Но какую бы сложную конституцию для роботов мы ни написали, всегда останется вероятность, что искусственный интеллект все равно сможет совершать какие-то нежелательные действия. Поэтому здесь идет динамический процесс выявления проблем, угроз и поиска способов борьбы с ними. Вряд ли в этой области найдется универсальное решение, чтобы раз и навсегда закрыть проблему контроля поведения и воспитания искусственного интеллекта. 

— Чем принципиально отличается мышление человека и мышление искусственного интеллекта? На основании чего принимаются решения?

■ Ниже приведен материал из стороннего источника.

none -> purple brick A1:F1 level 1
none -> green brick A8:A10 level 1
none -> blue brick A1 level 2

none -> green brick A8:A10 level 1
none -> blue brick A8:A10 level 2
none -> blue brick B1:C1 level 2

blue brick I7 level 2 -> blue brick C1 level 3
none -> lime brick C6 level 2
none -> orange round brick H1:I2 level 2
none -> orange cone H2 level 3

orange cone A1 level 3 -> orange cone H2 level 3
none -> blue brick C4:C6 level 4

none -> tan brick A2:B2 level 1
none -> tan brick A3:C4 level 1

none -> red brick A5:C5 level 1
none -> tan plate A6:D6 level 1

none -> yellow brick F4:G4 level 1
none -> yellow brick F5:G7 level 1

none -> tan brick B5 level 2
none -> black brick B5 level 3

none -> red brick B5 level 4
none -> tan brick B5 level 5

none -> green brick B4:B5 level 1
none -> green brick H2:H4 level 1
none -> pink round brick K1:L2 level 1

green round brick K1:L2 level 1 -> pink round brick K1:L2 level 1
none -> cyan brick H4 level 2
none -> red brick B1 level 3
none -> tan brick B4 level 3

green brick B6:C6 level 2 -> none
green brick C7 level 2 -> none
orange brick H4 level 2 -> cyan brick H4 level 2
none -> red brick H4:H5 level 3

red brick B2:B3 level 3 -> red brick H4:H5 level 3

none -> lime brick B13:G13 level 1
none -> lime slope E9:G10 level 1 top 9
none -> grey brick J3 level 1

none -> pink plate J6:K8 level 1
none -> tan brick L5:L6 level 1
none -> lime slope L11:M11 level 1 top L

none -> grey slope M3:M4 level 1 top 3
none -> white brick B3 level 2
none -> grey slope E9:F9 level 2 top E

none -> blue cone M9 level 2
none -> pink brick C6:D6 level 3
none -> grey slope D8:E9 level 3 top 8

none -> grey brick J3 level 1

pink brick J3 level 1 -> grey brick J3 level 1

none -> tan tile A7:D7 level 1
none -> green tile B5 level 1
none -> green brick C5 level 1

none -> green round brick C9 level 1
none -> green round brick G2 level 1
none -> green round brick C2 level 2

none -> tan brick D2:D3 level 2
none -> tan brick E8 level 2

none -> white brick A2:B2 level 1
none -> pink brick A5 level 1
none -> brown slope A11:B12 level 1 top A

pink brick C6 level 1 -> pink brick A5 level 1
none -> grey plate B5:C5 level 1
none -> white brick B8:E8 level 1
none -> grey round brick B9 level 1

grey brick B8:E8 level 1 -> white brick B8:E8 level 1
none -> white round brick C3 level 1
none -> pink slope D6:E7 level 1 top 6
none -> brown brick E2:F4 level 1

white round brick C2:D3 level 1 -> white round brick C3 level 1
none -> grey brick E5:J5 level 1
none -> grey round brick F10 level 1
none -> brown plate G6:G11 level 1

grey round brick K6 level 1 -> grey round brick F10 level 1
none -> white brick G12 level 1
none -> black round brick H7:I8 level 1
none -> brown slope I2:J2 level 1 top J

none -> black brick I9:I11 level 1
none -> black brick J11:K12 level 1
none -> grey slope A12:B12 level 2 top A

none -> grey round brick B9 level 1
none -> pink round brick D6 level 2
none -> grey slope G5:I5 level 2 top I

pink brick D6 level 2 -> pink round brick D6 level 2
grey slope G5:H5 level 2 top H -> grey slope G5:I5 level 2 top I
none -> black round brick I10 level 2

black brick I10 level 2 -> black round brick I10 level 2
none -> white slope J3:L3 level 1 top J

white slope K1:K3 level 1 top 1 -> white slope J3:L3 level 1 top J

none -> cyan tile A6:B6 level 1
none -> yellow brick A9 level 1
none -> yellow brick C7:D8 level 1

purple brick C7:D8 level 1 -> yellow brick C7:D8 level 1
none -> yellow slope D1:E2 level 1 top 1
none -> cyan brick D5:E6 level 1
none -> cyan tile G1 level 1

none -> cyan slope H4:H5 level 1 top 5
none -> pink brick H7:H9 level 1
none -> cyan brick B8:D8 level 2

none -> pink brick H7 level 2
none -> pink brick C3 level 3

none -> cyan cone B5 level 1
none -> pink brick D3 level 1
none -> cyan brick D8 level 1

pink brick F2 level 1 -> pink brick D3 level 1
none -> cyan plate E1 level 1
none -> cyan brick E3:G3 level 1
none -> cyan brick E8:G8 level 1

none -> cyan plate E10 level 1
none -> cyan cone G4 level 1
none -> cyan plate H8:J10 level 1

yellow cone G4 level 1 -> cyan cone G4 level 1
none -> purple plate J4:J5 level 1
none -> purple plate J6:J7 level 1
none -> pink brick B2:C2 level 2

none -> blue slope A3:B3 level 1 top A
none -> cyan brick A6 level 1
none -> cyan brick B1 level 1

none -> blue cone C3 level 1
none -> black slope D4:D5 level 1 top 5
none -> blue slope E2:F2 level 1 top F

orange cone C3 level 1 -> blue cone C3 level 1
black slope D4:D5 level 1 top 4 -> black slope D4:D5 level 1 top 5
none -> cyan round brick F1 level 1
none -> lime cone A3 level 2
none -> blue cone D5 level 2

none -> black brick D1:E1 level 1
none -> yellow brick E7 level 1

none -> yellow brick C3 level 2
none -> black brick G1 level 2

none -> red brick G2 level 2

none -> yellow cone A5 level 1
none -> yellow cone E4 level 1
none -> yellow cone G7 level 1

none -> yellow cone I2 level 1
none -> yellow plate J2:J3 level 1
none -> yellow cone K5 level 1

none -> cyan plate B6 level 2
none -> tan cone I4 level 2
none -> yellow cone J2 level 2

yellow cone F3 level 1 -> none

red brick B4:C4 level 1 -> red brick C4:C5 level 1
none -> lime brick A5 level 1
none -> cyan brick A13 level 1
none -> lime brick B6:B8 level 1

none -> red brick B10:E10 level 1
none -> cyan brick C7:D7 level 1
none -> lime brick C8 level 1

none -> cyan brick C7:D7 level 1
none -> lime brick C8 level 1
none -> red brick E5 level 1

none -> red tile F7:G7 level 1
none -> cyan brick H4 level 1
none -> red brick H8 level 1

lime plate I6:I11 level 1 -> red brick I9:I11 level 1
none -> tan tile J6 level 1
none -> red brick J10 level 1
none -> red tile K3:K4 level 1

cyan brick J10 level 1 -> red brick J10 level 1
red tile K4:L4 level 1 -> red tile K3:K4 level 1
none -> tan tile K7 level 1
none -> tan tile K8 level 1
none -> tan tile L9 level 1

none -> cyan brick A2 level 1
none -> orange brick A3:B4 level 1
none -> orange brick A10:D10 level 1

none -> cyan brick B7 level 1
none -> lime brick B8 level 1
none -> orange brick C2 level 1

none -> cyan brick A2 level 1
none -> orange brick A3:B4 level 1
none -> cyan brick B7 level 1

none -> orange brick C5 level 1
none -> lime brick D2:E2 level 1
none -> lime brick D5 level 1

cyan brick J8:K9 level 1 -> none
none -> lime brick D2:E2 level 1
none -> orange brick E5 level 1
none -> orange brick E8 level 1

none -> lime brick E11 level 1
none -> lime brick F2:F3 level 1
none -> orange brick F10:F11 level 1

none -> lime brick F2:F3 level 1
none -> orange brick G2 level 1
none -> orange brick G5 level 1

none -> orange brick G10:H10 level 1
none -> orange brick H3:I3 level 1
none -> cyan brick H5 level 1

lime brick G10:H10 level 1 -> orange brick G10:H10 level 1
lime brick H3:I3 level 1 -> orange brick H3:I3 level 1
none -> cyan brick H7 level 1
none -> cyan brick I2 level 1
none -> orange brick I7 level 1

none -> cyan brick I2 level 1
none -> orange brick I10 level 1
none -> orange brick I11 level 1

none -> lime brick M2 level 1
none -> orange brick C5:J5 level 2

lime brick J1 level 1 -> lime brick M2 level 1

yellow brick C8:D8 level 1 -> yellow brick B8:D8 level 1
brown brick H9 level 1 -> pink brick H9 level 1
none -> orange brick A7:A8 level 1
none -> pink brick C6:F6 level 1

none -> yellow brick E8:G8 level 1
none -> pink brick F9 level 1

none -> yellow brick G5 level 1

— Есть принципиальная разница в механизме. У человека интеллектуальная деятельность всегда сопровождается сознанием, эмоциями, желаниями и волевыми усилиями. Человеческий интеллект неотделим от человеческой личности. А функционирование искусственного интеллекта — это работа некоторой вычислительной машины, которая старается правдоподобно воспроизвести способы и результаты работы человеческого интеллекта в аналогичных ситуациях. При этом задачи подробной имитации человеческого мозга или детального процесса человеческого мышления пока еще очень далеки от решения. У искусственного интеллекта, на сегодня по крайней мере, нет сознания и самосознания. У ИИ нет личности. Он ничего не хочет, ни о чем не мечтает, никого не любит и никого не ненавидит. ИИ — это просто программа в машине.

— Почему тогда нам кажется, что он ведет себя как человек, чего-то хочет, может быть опасен?

— Мы в целом склонны анимизировать мир. Как первобытный человек видел и слышал проявления чего-то живого и разумного во всех явлениях природы, так и мы тем более готовы считать одушевленным все, что имитирует действия человека. На самом деле, как мы уже обсуждали, сегодня в ИИ личности нет. Когда говорят про сильный искусственный интеллект, имеется в виду просто универсальность решения задач. Слабый искусственный интеллект решает частные задачи: отдельно — компьютерное зрение, отдельно — работа с естественным языком, отдельно — управление роботом. А сильный искусственный интеллект — это общие способности, которые позволяют решать задачи широкого спектра. Но за этим не стоит личность, не стоит сознание.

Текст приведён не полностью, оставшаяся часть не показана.